ACTIVITY: Retype the entries below word for word, leaving out every picture.

SUPPLIED RECORDS:
—————

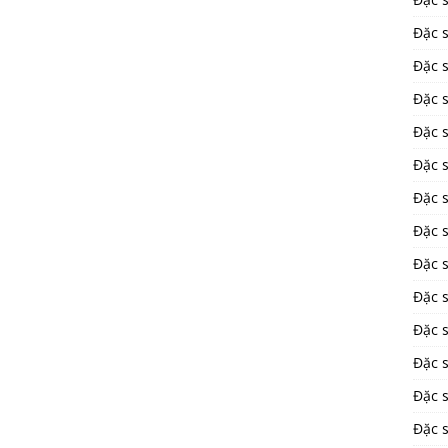
Đặc 
Đặc 
Đặc 
Đặc 
Đặc 
Đặc 
Đặc 
Đặc 
Đặc 
Đặc s
Đặc 
Đặc s
Đặc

—————

SOLUTION TO THIS PROBLEM:
Đặc 
Đặc 
Đặc 
Đặc 
Đặc 
Đặc 
Đặc 
Đặc 
Đặc 
Đặc s
Đặc 
Đặc s
Đặc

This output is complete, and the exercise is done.